Learning how to deploy enterprise grade pipelines in 5 months.
I had fun.
In April, a very nice chap offered to get me into AWS activate. This sounded fun, so I said yes.
In June & July I deployed the first version of datamule cloud — moving code running off a spare laptop onto EC2 instances. I also deployed a couple new datasets (proxy voting records, institutional holdings, etc) that updated daily using ECS Fargate. It was fun, but I had no idea what I was doing.
Here’s my first systems architecture. Very theoretical, not at all practical. Here’s what was actually implemented.
In late September, I decided to write version 2. This was because a very nice CEO asked how he could give me money. I had no answer. This was because my first cloud was built to serve the needs of extremely cost conscious researchers and startups, not enterprises.
So, I decided to make something enterprise ready.
Design Philosophy
- I need to be able to deploy new products quickly and easily.
- Users need to be able to ingest data quickly and easily.
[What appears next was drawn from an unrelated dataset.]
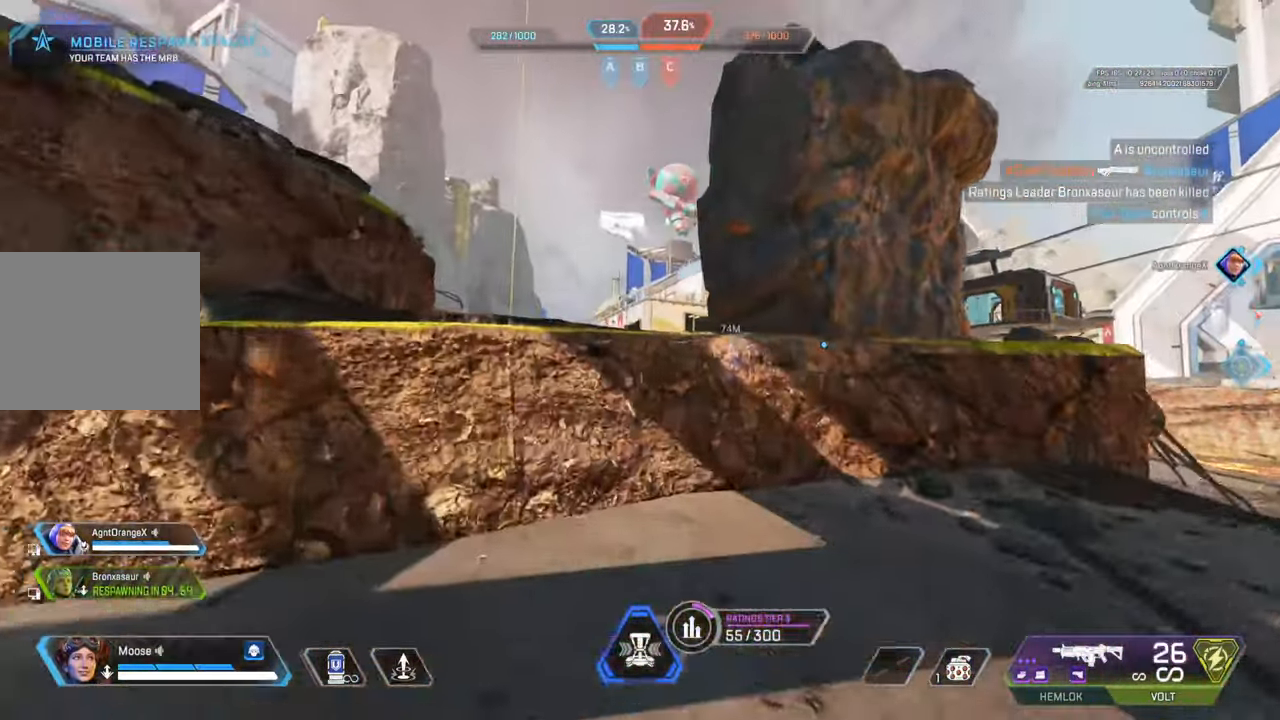
{"buttons": [], "left_stick": "up", "right_stick": "right", "events": [[150, "CROSS", "down"], [417, "right_stick", "right"], [433, "CROSS", "up"]]}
- The systems architecture needs to be understandable.
This is because between datamule-python and txt2dataset, I have thousands of datasets to deploy. Also, I am a team of one with the goal to make every scrap of information in the SEC accessible. So, things need to work, be cheap, and easy to fix/modify.
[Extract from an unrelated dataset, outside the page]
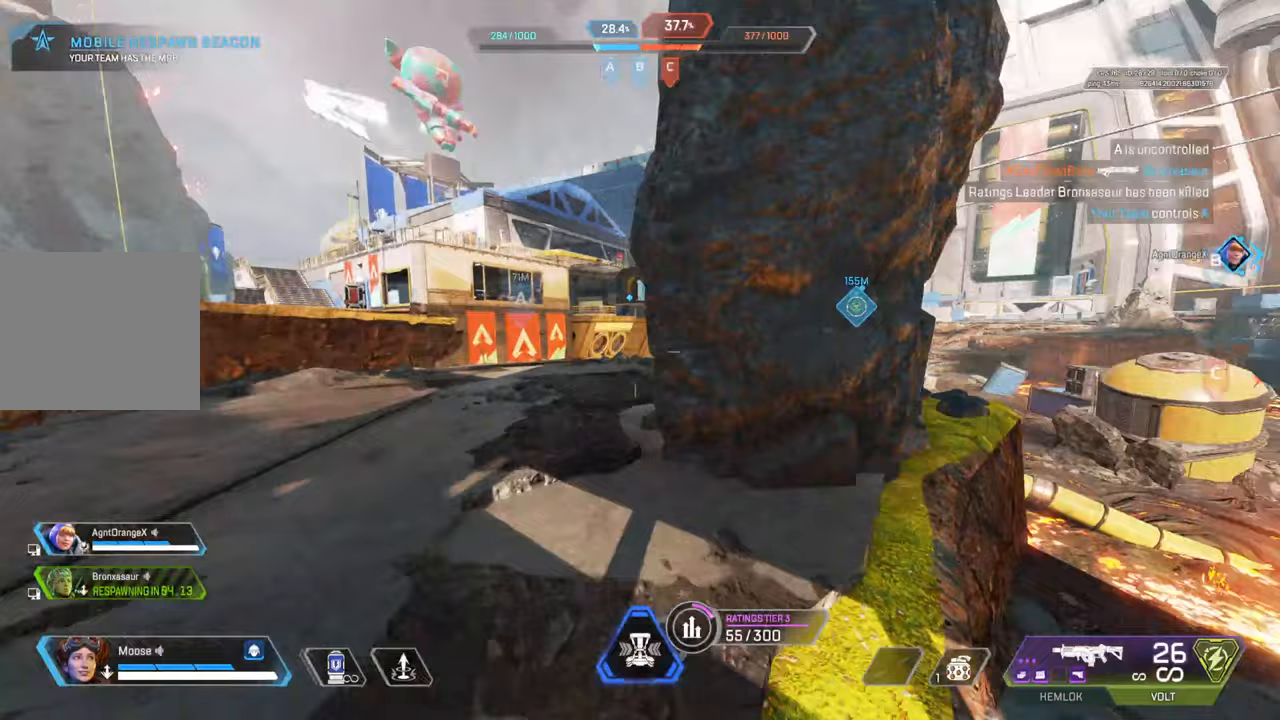
{"buttons": [], "left_stick": "up", "right_stick": "center", "events": [[33, "right_stick", "center"]]}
I settled on an architecture centered around S3.
Pipelines that run daily do the bulk of the lifting for fresh starts, while instant pipelines run constantly and keep everything up to date in real time. All intermediate steps and progress is stored in S3.
Get John Friedman’s stories in your inbox
Join Medium for free to get updates from this writer.
Daily
- Every day, Eventbridge triggers a steps function pipeline. The pipeline chains smaller steps function pipelines for greater modularity and compartmentalization. Each component pipeline uses ECS Fargate tasks, with a lambda orchestrator to pass information such as batch information for when we want to do concurrency.
Instant
- Simultaneously, I run EC2 instances that update the data in real time.
- These instances update S3 nightly with accessions of processed data, so that the daily pipeline doesn’t duplicate.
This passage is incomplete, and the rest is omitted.